Kekecewaan dan protes muncul setelah Menteri BUMN Erick Thohir menunjuk Silfester Matutina, relawan Presiden Joko Widodo, sebagai Komisaris Independen PT Rajawali Nusantara Indonesia (ID Food). Silfester, yang sebelumnya terlibat dalam kasus pencemaran nama baik terhadap mantan Wakil Presiden Jusuf Kalla, kini duduk di posisi komisaris BUMN tanpa menjalani hukuman penjara. Hal ini menuai kritik dari Tim Advokasi Antikriminalisasi Akademisi dan Aktivis, kubu Roy Suryo cs, yang menilai bahwa keputusan tersebut tidak etis dan merugikan rasa keadilan masyarakat.
Pasalnya, penunjukan Silfester sebagai komisaris BUMN juga menimbulkan pertanyaan tentang gaji besar yang akan diterimanya dari posisinya tersebut.

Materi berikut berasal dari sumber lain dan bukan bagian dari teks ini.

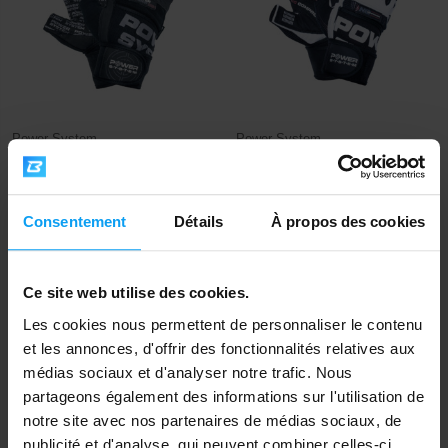
Power System
Power System
Wrist Wrap Gloves Power Grip
Wrist Wrap Gloves No
PS 2800 1 p...
Compromise PS 2700...
10,49
9,29
Consentement
Détails
À propos des cookies
13,29
12,29
€
€
€
€
EN STOCK
EN STOCK
Ce site web utilise des cookies.
-8%
-24%
Les cookies nous permettent de personnaliser le contenu
et les annonces, d'offrir des fonctionnalités relatives aux
médias sociaux et d'analyser notre trafic. Nous
partageons également des informations sur l'utilisation de
notre site avec nos partenaires de médias sociaux, de
publicité et d'analyse, qui peuvent combiner celles-ci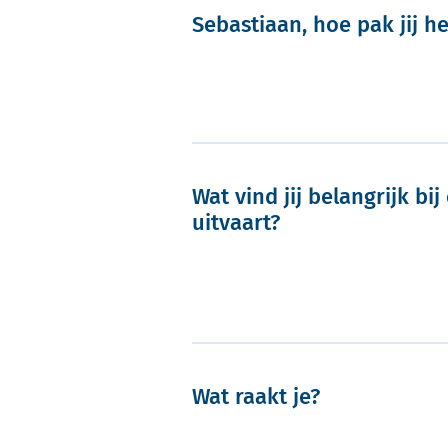
Sebastiaan, hoe pak jij h
Wat vind jij belangrijk bij
uitvaart?
Wat raakt je?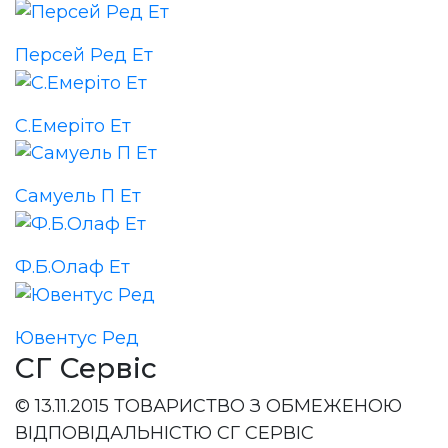
Персей Ред Ет
С.Емеріто Ет
Самуель П Ет
Ф.Б.Олаф Ет
Ювентус Ред
СГ Сервіс
© 13.11.2015 ТОВАРИСТВО З ОБМЕЖЕНОЮ
ВІДПОВІДАЛЬНІСТЮ СГ СЕРВІС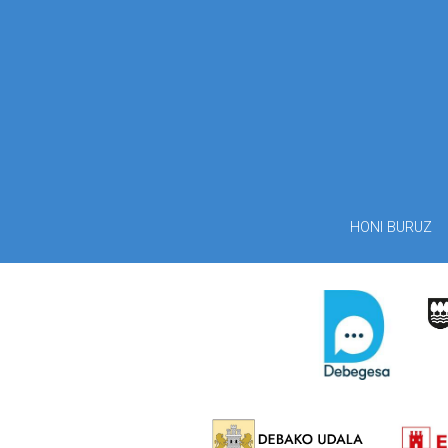
HONI BURUZ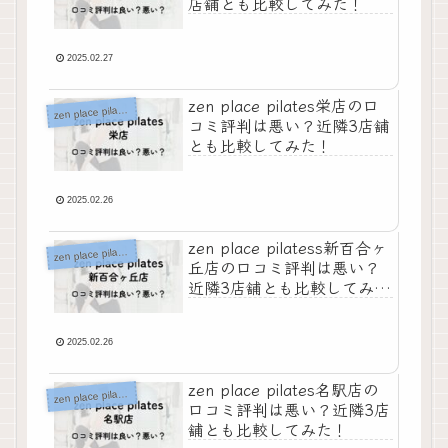
店舗とも比較してみた！
2025.02.27
zen place pilates栄店の口
z
en place pilates
コミ評判は悪い？近隣3店舗
とも比較してみた！
2025.02.26
zen place pilatess新百合ヶ
z
en place pilates
丘店の口コミ評判は悪い？
近隣3店舗とも比較してみ
た！
2025.02.26
zen place pilates名駅店の
z
en place pilates
口コミ評判は悪い？近隣3店
舗とも比較してみた！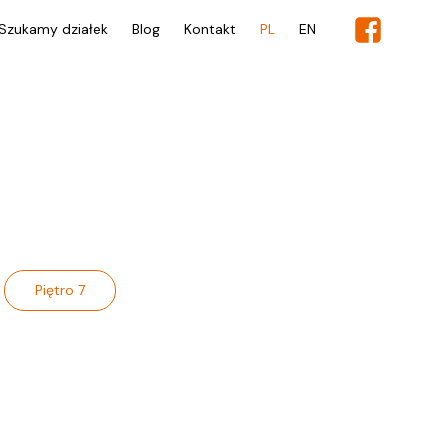
Szukamy działek
Blog
Kontakt
PL
EN
Piętro 7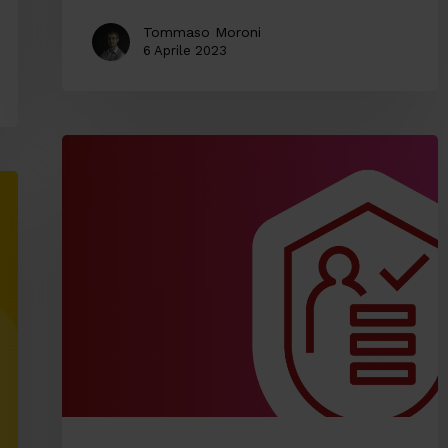
Tommaso Moroni
6 Aprile 2023
Log
Management:
4
buoni
motivi
per
iniziare
a
occuparsene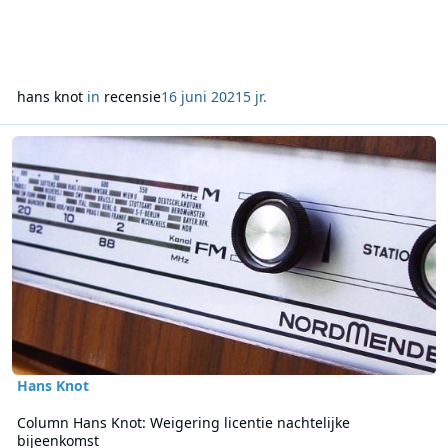
hans knot
in
recensie
16 juni 2021
5 jr.
Lees meer over Column Hans Knot: Weigering licentie nachtelijke 
Hans Knot
Column Hans Knot: Weigering licentie nachtelijke
bijeenkomst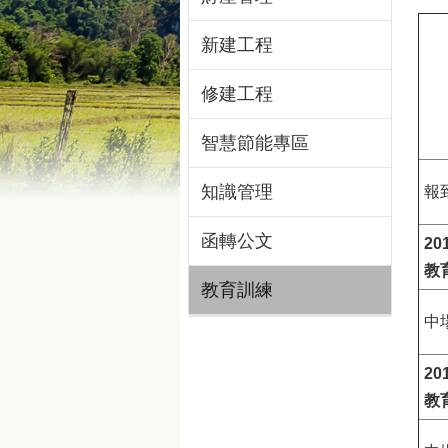
新建工程
修建工程
智慧節能專區
知識管理
報
函轉公文
20
教
教育訓練
中
20
教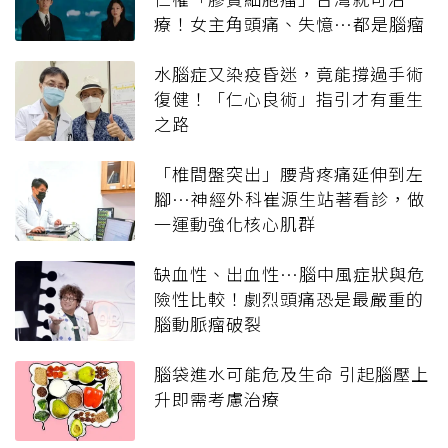
療！女主角頭痛、失憶…都是腦瘤
常見症狀
水腦症又染疫昏迷，竟能撐過手術
復健！「仁心良術」指引才有重生
之路
「椎間盤突出」腰背疼痛延伸到左
腳…神經外科崔源生站著看診，做
一運動強化核心肌群
缺血性、出血性…腦中風症狀與危
險性比較！劇烈頭痛恐是最嚴重的
腦動脈瘤破裂
腦袋進水可能危及生命 引起腦壓上
升即需考慮治療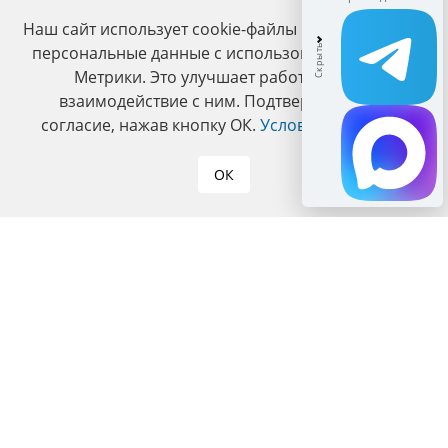
Наш сайт использует cookie-файлы и обрабатывает
персональные данные с использованием Яндекс
Метрики. Это улучшает работу сайта и
взаимодействие с ним. Подтвердите ваше
согласие, нажав кнопку ОК.
Условия политики
.
ОК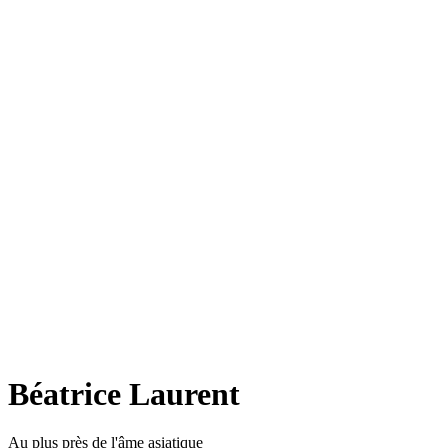
Béatrice Laurent
Au plus près de l'âme asiatique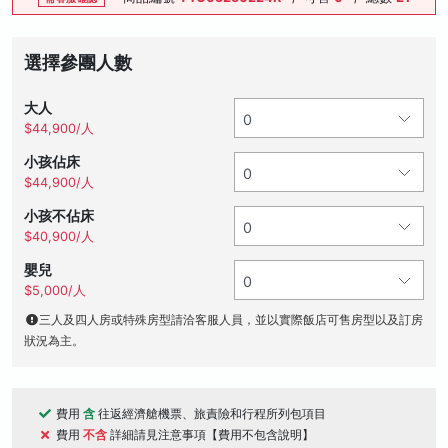
選擇參團人數
大人
$44,900/人
小孩佔床
$44,900/人
小孩不佔床
$40,900/人
嬰兒
$5,000/人
三人及四人房或特殊房型請洽客服人員，並以實際飯店可售房型以及訂房
狀況為主。
費用
含
往返經濟艙機票、旅責險和行程所列包項目
費用
不含
詳細請見注意事項【費用不包含說明】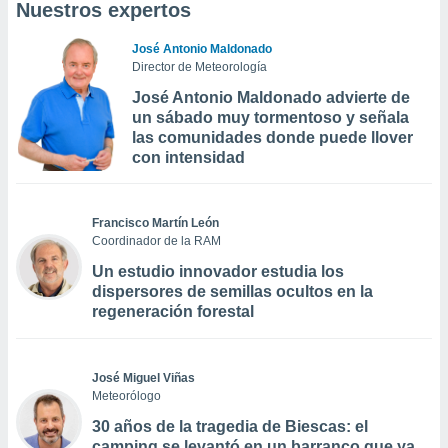
Nuestros expertos
José Antonio Maldonado
Director de Meteorología
José Antonio Maldonado advierte de
un sábado muy tormentoso y señala
las comunidades donde puede llover
con intensidad
Francisco Martín León
Coordinador de la RAM
Un estudio innovador estudia los
dispersores de semillas ocultos en la
regeneración forestal
José Miguel Viñas
Meteorólogo
30 años de la tragedia de Biescas: el
camping se levantó en un barranco que ya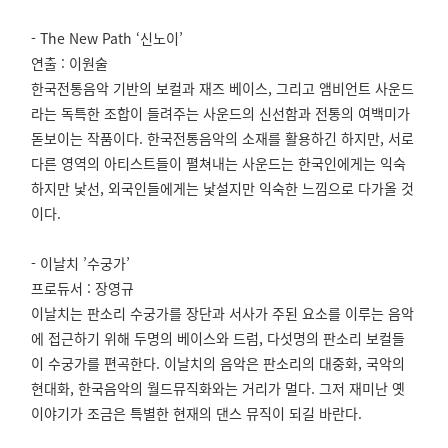
- The New Path ‘신노이’
연출 : 이원술
한국전통음악 기반의 보컬과 재즈 베이스, 그리고 앰비언트 사운드
라는 독특한 조합이 들려주는 사운드의 신선함과 전통의 여백미가
돋보이는 작품이다. 한국전통음악의 소재를 활용하긴 하지만, 서로
다른 영역의 아티스트들이 펼쳐내는 사운드는 한국인에게는 익숙
하지만 낯선, 외국인들에게는 낯설지만 익숙한 느낌으로 다가올 것
이다.
- 이날치 ’수궁가’
프로듀서 : 장영규
이날치는 판소리 수궁가를 장단과 서사가 주된 요소를 이루는 음악
에 접근하기 위해 두명의 베이스와 드럼, 다섯명의 판소리 보컬들
이 수궁가를 편곡한다. 이날치의 음악은 판소리의 대중화, 국악의
현대화, 한국음악의 월드뮤직화와는 거리가 멀다. 그저 재미난 옛
이야기가 조금은 특별한 현재의 댄스 뮤직이 되길 바란다.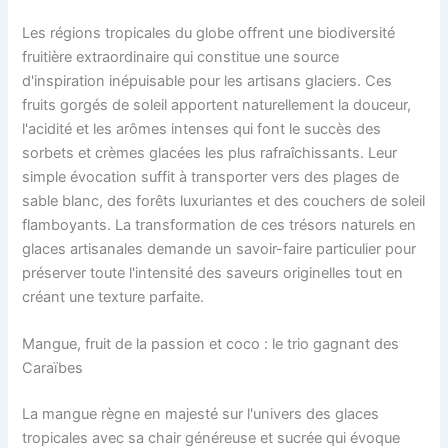
Les régions tropicales du globe offrent une biodiversité
fruitière extraordinaire qui constitue une source
d'inspiration inépuisable pour les artisans glaciers. Ces
fruits gorgés de soleil apportent naturellement la douceur,
l'acidité et les arômes intenses qui font le succès des
sorbets et crèmes glacées les plus rafraîchissants. Leur
simple évocation suffit à transporter vers des plages de
sable blanc, des forêts luxuriantes et des couchers de soleil
flamboyants. La transformation de ces trésors naturels en
glaces artisanales demande un savoir-faire particulier pour
préserver toute l'intensité des saveurs originelles tout en
créant une texture parfaite.
Mangue, fruit de la passion et coco : le trio gagnant des
Caraïbes
La mangue règne en majesté sur l'univers des glaces
tropicales avec sa chair généreuse et sucrée qui évoque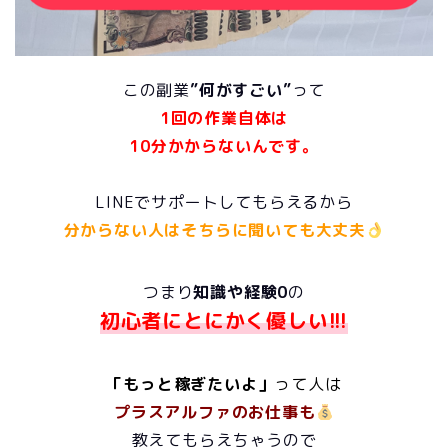
この副業
”何がすごい”
って
1回の作業自体は
10分かからないん
です。
LINEでサポートしてもらえるから
分からない人はそちらに聞いても大丈夫
つまり
知識や経験0
の
初心者にとにかく優しい!!!
「もっと稼ぎたいよ」
って人
は
プラスアルファのお仕事も
教えてもらえちゃうので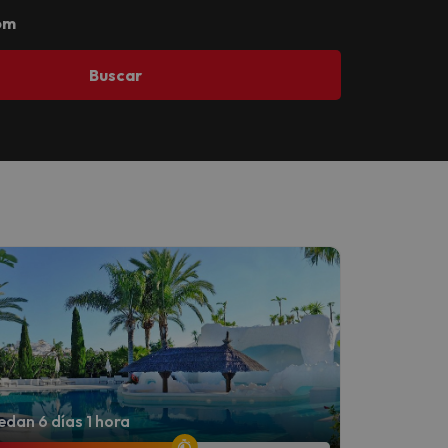
om
Buscar
dan 6 días 1 hora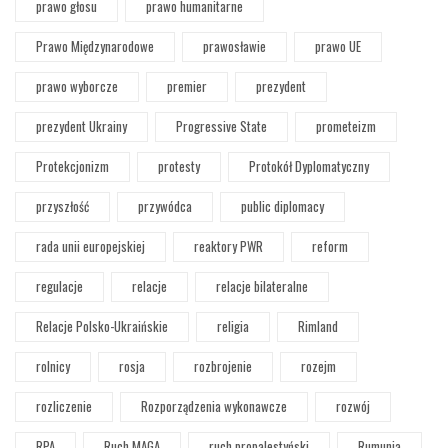
prawo głosu
prawo humanitarne
Prawo Międzynarodowe
prawosławie
prawo UE
prawo wyborcze
premier
prezydent
prezydent Ukrainy
Progressive State
prometeizm
Protekcjonizm
protesty
Protokół Dyplomatyczny
przyszłość
przywódca
public diplomacy
rada unii europejskiej
reaktory PWR
reform
regulacje
relacje
relacje bilateralne
Relacje Polsko-Ukraińskie
religia
Rimland
rolnicy
rosja
rozbrojenie
rozejm
rozliczenie
Rozporządzenia wykonawcze
rozwój
RPA
Ruch MAGA
ruch propalestyński
Rumunia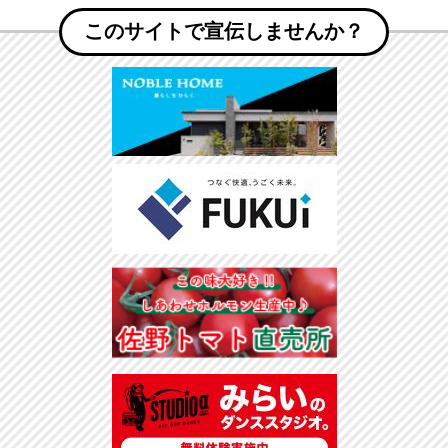
このサイトで宣伝しませんか？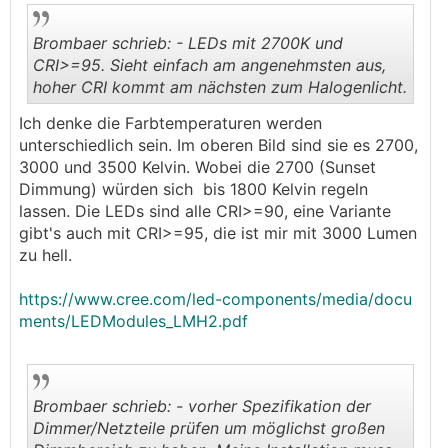
Brombaer schrieb: - LEDs mit 2700K und
CRI>=95. Sieht einfach am angenehmsten aus,
hoher CRI kommt am nächsten zum Halogenlicht.
.
.
Ich denke die Farbtemperaturen werden
unterschiedlich sein. Im oberen Bild sind sie es 2700,
3000 und 3500 Kelvin. Wobei die 2700 (Sunset
Dimmung) würden sich bis 1800 Kelvin regeln
lassen. Die LEDs sind alle CRI>=90, eine Variante
gibt's auch mit CRI>=95, die ist mir mit 3000 Lumen
zu hell.
https://www.cree.com/led-components/media/docu
ments/LEDModules_LMH2.pdf
Brombaer schrieb: - vorher Spezifikation der
Dimmer/Netzteile prüfen um möglichst großen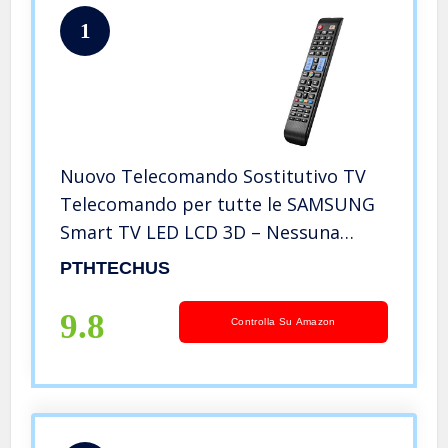
1
Nuovo Telecomando Sostitutivo TV
Telecomando per tutte le SAMSUNG
Smart TV LED LCD 3D – Nessuna
Configurazione Richiesta TV
PTHTECHUS
Telecomando Universale AA59-00582A
BN59-01198Q
9.8
Controlla Su Amazon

Sebagai bagian dari rakyat Indonesia, sebagian orang merasa tidak setuju bahwa uang pajak yang dipungut dari masyarakat digunakan untuk membayar terpidana sebagai komisaris BUMN. Di sisi lain, Korps Adhyaksa memberikan pernyataan tegas terkait klaim Silfester soal damai dengan Jusuf Kalla, menegaskan bahwa putusan pengadilan 1,5 tahun penjara akan tetap dilaksanakan.
Meskipun Silfester mencoba untuk menyatakan bahwa kasusnya dengan Jusuf Kalla telah selesai damai, namun keputusan pengadilan harus tetap ditaati. Kejaksaan Agung menegaskan bahwa putusan tersebut berkekuatan hukum tetap dan akan dijalankan sesuai instruksi pengadilan. Dalam konteks kontroversi ini, masyarakat menunjukkan kekhawatiran dan ketidaksetujuan terhadap pemberian posisi penting kepada seseorang yang seharusnya menjalani hukuman pidana atas tindakannya.